The finials were a later addition so I have removed them. And numerous other details have changed, such as the signal posts for river traffic.

Winding back the clock on The Photographer's Ephemeris gave me the direction and inclination of the sun at noon on the day in question. The Thames of course is noticeably tidal: I consulted the Port of London Authority on the state of the river at the time. The very helpful Port Hydrographer, John Pinder, hindcasted for me that there was an average low water at 1240 that day of 1.3m; at noon the tide was still ebbing, with a height of 1.5m.

 

Tower Bridge now Gary Eason _DSC7329
Modern view (2016)

The weather was described by Pollock himself as "one of those rare perfect, 8/8 Gordon's, crystal, gin clear days when all the colours shout out brightly", with not a breath of wind and no clouds: call it artistic licence but I left in the little puffs of cloud that were around when I made my background photograph because they gave a sense of depth to the sky, and in fact the Met Office's archive suggests there was some scattered low cloud over west London.

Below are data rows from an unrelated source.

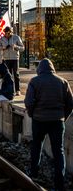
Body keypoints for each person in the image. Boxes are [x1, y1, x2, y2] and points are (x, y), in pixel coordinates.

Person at [24, 58, 73, 190]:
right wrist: (63, 117)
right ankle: (59, 184)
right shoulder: (63, 82)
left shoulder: (34, 81)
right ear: (52, 68)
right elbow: (70, 103)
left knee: (37, 146)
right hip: (57, 121)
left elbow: (28, 102)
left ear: (40, 69)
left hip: (39, 120)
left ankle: (34, 172)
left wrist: (32, 114)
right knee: (59, 151)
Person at [0, 26, 24, 95]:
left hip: (15, 58)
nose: (7, 34)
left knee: (16, 74)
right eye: (6, 33)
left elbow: (23, 48)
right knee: (8, 75)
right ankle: (10, 90)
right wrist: (3, 47)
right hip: (6, 59)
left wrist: (16, 47)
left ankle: (17, 90)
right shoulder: (2, 39)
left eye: (9, 33)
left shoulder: (16, 37)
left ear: (11, 32)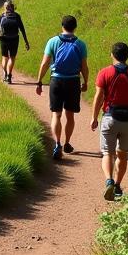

I felt it needed this once all the City skyscrapers that now form the bridge's backdrop had been painted out. From the low angle viewpoint across the river there really would have been nothing much visible beyond the bridge apart from the Tower of London.

Finally, the London Transport Museum customer services assistant Katy Green kindly unearthed the bus timetables for that day. The red double-decker Pollock saw heading south over the bridge as he flashed above it would have been either a 78 or a 42, and probably a Routemaster. I opted for the 78, as a tribute to "the bus that jumped the bridge" in the previous decade. But that's another story.

So there you have it: the Tower Bridge Hawker Hunter incident.

Prints are available in various formats via the Jet Age gallery on the Flight Artworks website at www.flightartworks.com. Licensing enquiries are welcome. 

You can hear the whole story from Alan Pollock himself in a lengthy interview in the Imperial War Museum's collection: www.iwm.org.uk/collections/item/object/80027439

Some statistics:

  • Tower Bridge is 800 ft (240 m) long overall with two towers 213 ft (65 m) high. The central span is 200 ft (61 m) between the towers, with a height from the road deck to the upper walkways of 141 ft (43 m). The width of the towers is 60 ft (18.3 m).
  • The Hawker Hunter FGA.9 was 45 ft 11 in (14 m) long with a wingspan of 33 ft 8 in (10.3 m): one sixth the width of the gap between the towers.
  • A London Transport Routemaster was 14 ft 4 in high (4.4 m).